When useful, smart and durable come together with beauty, then you have good design, which is something very important, especially when someone’s life standard depends on it.

It is estimated that by 2021 more than one million people in the UK will be living with dementia, within a total population of about 68 million; just by looking at these two numbers the realisation that dementia enabling design needs to be explored and developed, so to have a positive impact on the independence of those affected and their families, is a milestone.

While there are over 200 subtypes of dementia, with Alzheimer’s probably being the most known one, there are some symptoms that are common and therefore some design processes that can be applied to most of them; this does not mean that there is one solution for everyone affected, as each person will experience dementia in their own unique way, but there is room to create a common ground and to develop a scheme which can be used and further developed for common spaces, perhaps shared by multiple people living with the condition.

Most designers, when starting a project, will consider aesthetics, budget and practicality and these are still important when developing such projects, but with the added awareness that there is a need to prioritise the changes to perception and sight of those with dementia, ensuring the texture, pattern and colour do not increase stress or the risk of falls within an already vulnerable user group.

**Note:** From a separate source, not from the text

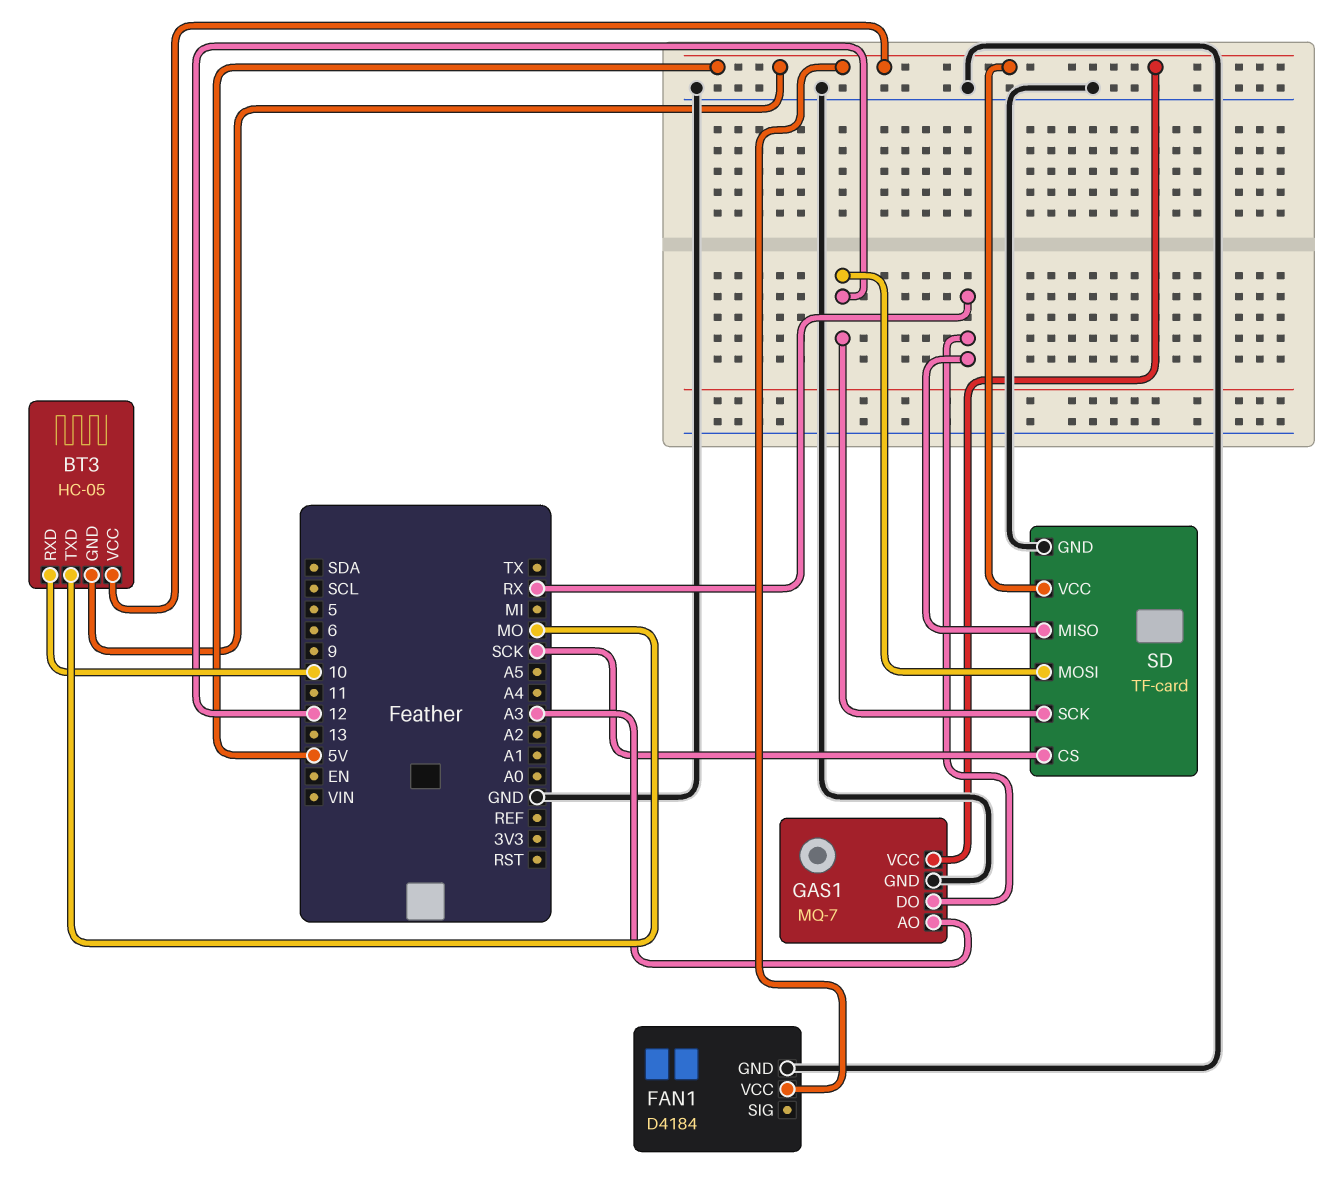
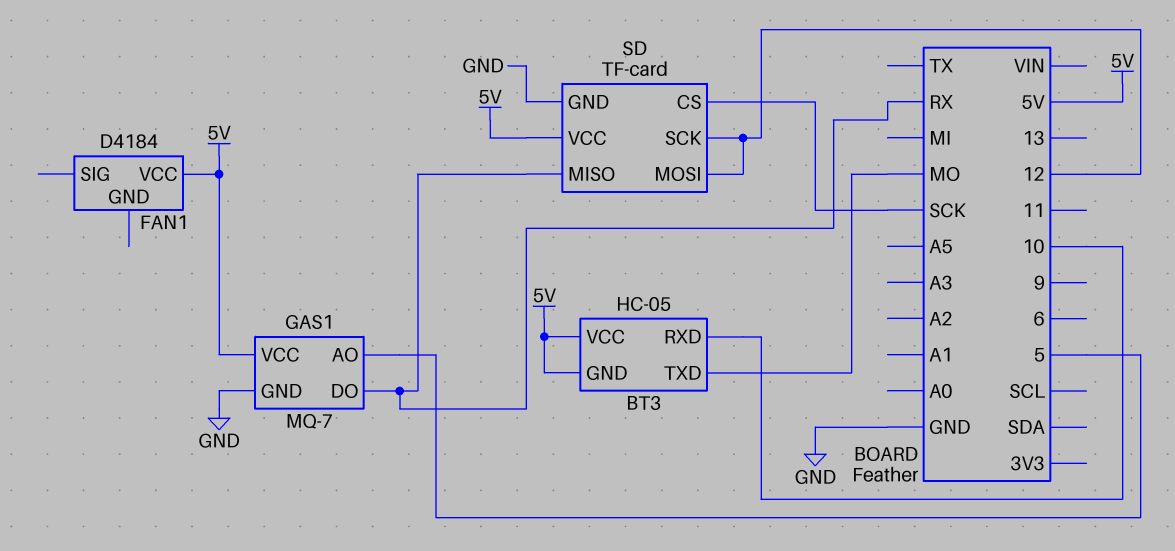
FAN1 pin GND: GND -> none
GAS1 pin AO: A3 -> 5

Two of the main aspects to consider when developing dementia enabling design are pattern and colour, as an inappropriate or wrong choice may have a negative impact on the independence of a person living with such condition, rising levels of stress and consequently diminishing their mobility, as the person would not feel comfortable in the environment.

People living with dementia can suffer from difficulties in visual perceptions, meaning that reality can be perceived in a distorted way; some examples are that a glossy surface may be perceived as wet, while a black and white granite countertop can be perceived as to have crumbs on it. It is therefore important that matt finishes are used with not too stark contrast on surfaces on the same level, while walls and floors or different levels of surface need to show a clear difference so to be perceived correctly.

As for any project, flooring is one of the biggest surfaces to consider and one of the most important when developing a scheme that is dementia enabling; a flooring that is dementia-friendly may reduce anxiety levels in people experiencing changes in the sense of sight as they feel more comfortable navigating a space, reducing falls and giving them more freedom of movement.

Oftentimes, wood or wood effect flooring is used in care homes for dementia patients, as wood flooring gives a homely and warm feeling, giving patients an added sense of security. When pairing a wooden floor in a not too dark or not too light colour, with a smooth transition from one room to the other, by avoiding transitions by welding joints and avoiding T-bars, space can become user friendly and much more economical in such structures, as patients are more independent and staff members can more easily attend to them when calm.

One of the most difficult tasks is introducing dementia-friendly design in hospitals, where patients suffering from the condition may be recovered for other reasons, or in private homes, where most people with dementia live; the cost of such specialist designs may not be sustainable, nor the importance of it recognised in large spaces such as hospitals, where different kind of patients may be using the space, nor in private environments, such as the home. As previously mentioned, flooring is where designers tend to start from in these contests as, by occupying so much space, it can have a great impact on the feeling the place gives, while also empowering the inhabitants.

While the depth of such a topic may take years to explore, by gently spreading such knowledge, positive changes may happen in the background, making shared facilities more suitable and comfortable for residents living with dementia, while also raising awareness among the wider public.